Segment Start: Data records

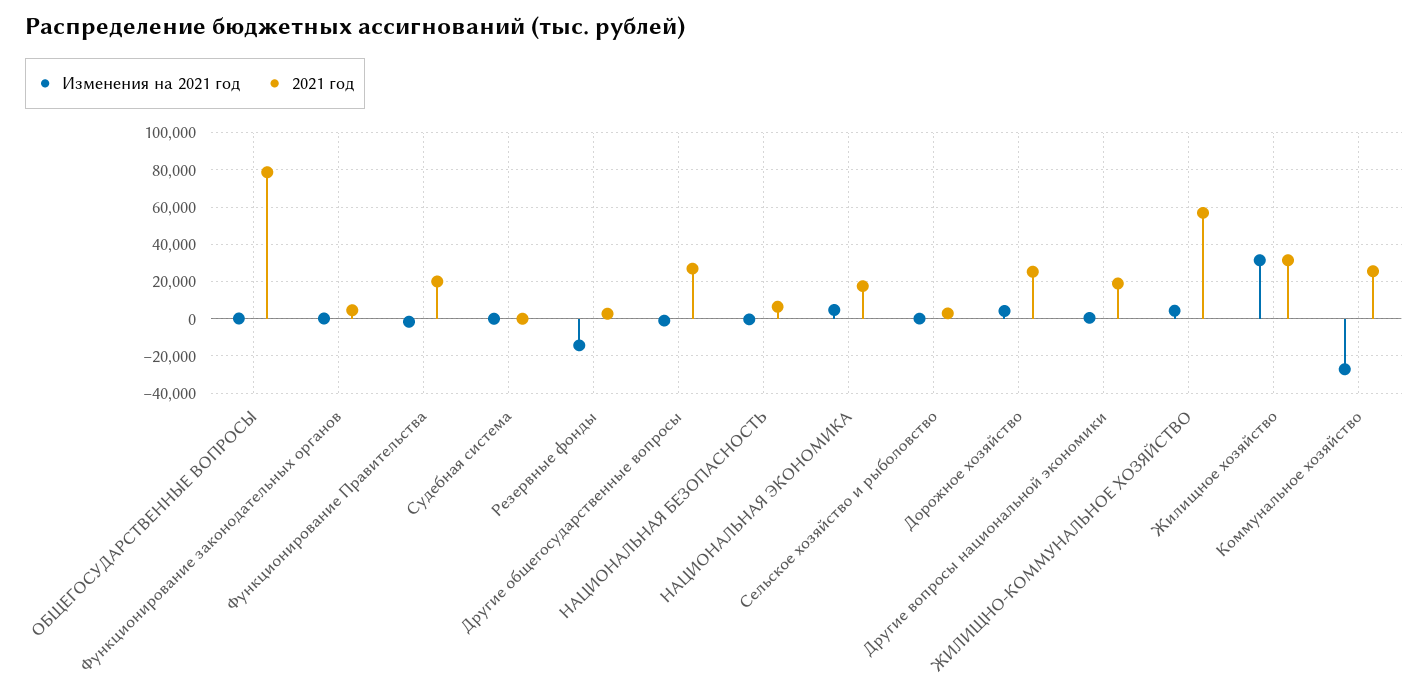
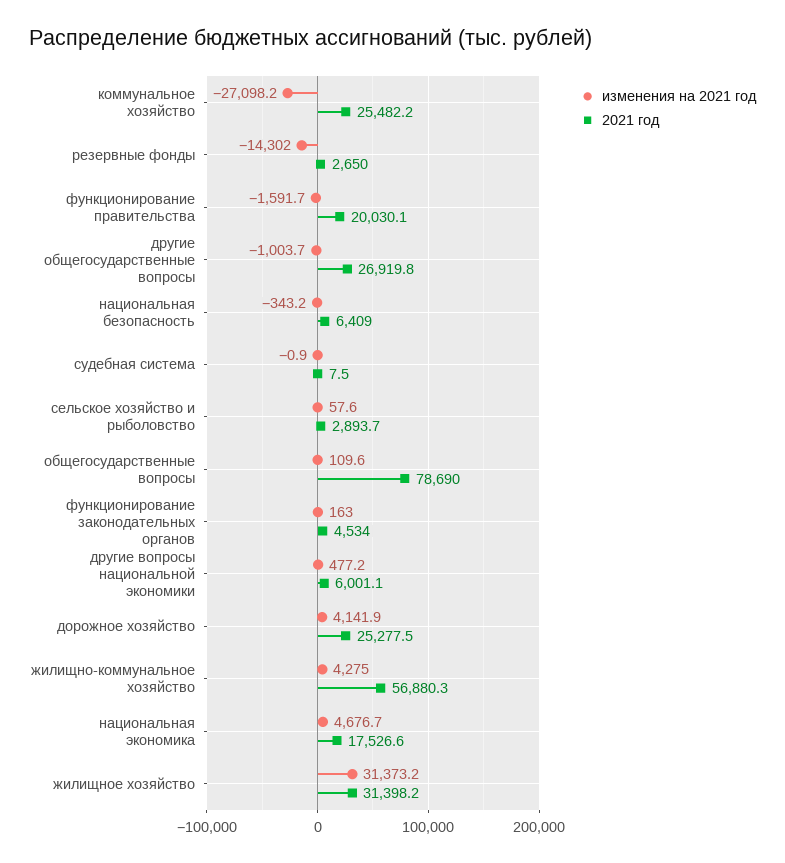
  {
    "Изменения на 2021 год": {
      "ОБЩЕГОСУДАРСТВЕННЫЕ ВОПРОСЫ": 109.6,
      "Функционирование законодательных органов": 163,
      "Функционирование Правительства": -1591.7,
      "Судебная система": -0.9,
      "Резервные фонды": -14302,
      "Другие общегосударственные вопросы": -1003.7,
      "НАЦИОНАЛЬНАЯ БЕЗОПАСНОСТЬ": -343.2,
      "НАЦИОНАЛЬНАЯ ЭКОНОМИКА": 4676.7,
      "Сельское хозяйство и рыболовство": 57.6,
      "Дорожное хозяйство": 4141.9,
      "Другие вопросы национальной экономики": 477.2,
      "ЖИЛИЩНО-КОММУНАЛЬНОЕ ХОЗЯЙСТВО": 4275,
      "Жилищное хозяйство": 31373.2,
      "Коммунальное хозяйство": -27098.2
    },
    "2021 год": {
      "ОБЩЕГОСУДАРСТВЕННЫЕ ВОПРОСЫ": 78690,
      "Функционирование законодательных органов": 4534,
      "Функционирование Правительства": 20030.1,
      "Судебная система": 7.5,
      "Резервные фонды": 2650,
      "Другие общегосударственные вопросы": 26919.8,
      "НАЦИОНАЛЬНАЯ БЕЗОПАСНОСТЬ": 6409,
      "НАЦИОНАЛЬНАЯ ЭКОНОМИКА": 17526.6,
      "Сельское хозяйство и рыболовство": 2893.7,
      "Дорожное хозяйство": 25277.5,
-     "Другие вопросы национальной экономики": 20000,
+     "Другие вопросы национальной экономики": 6001.1,
      "ЖИЛИЩНО-КОММУНАЛЬНОЕ ХОЗЯЙСТВО": 56880.3,
      "Жилищное хозяйство": 31398.2,
      "Коммунальное хозяйство": 25482.2
    }
  }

Segment End: Data records

- **What you have to do**: Repeat, exactly and in full, every entry in the data, but not the pictures.

- **Result below**:
  {
    "Изменения на 2021 год": {
      "ОБЩЕГОСУДАРСТВЕННЫЕ ВОПРОСЫ": 109.6,
      "Функционирование законодательных органов": 163,
      "Функционирование Правительства": -1591.7,
      "Судебная система": -0.9,
      "Резервные фонды": -14302,
      "Другие общегосударственные вопросы": -1003.7,
      "НАЦИОНАЛЬНАЯ БЕЗОПАСНОСТЬ": -343.2,
      "НАЦИОНАЛЬНАЯ ЭКОНОМИКА": 4676.7,
      "Сельское хозяйство и рыболовство": 57.6,
      "Дорожное хозяйство": 4141.9,
      "Другие вопросы национальной экономики": 477.2,
      "ЖИЛИЩНО-КОММУНАЛЬНОЕ ХОЗЯЙСТВО": 4275,
      "Жилищное хозяйство": 31373.2,
      "Коммунальное хозяйство": -27098.2
    },
    "2021 год": {
      "ОБЩЕГОСУДАРСТВЕННЫЕ ВОПРОСЫ": 78690,
      "Функционирование законодательных органов": 4534,
      "Функционирование Правительства": 20030.1,
      "Судебная система": 7.5,
      "Резервные фонды": 2650,
      "Другие общегосударственные вопросы": 26919.8,
      "НАЦИОНАЛЬНАЯ БЕЗОПАСНОСТЬ": 6409,
      "НАЦИОНАЛЬНАЯ ЭКОНОМИКА": 17526.6,
      "Сельское хозяйство и рыболовство": 2893.7,
      "Дорожное хозяйство": 25277.5,
-     "Другие вопросы национальной экономики": 20000,
+     "Другие вопросы национальной экономики": 6001.1,
      "ЖИЛИЩНО-КОММУНАЛЬНОЕ ХОЗЯЙСТВО": 56880.3,
      "Жилищное хозяйство": 31398.2,
      "Коммунальное хозяйство": 25482.2
    }
  }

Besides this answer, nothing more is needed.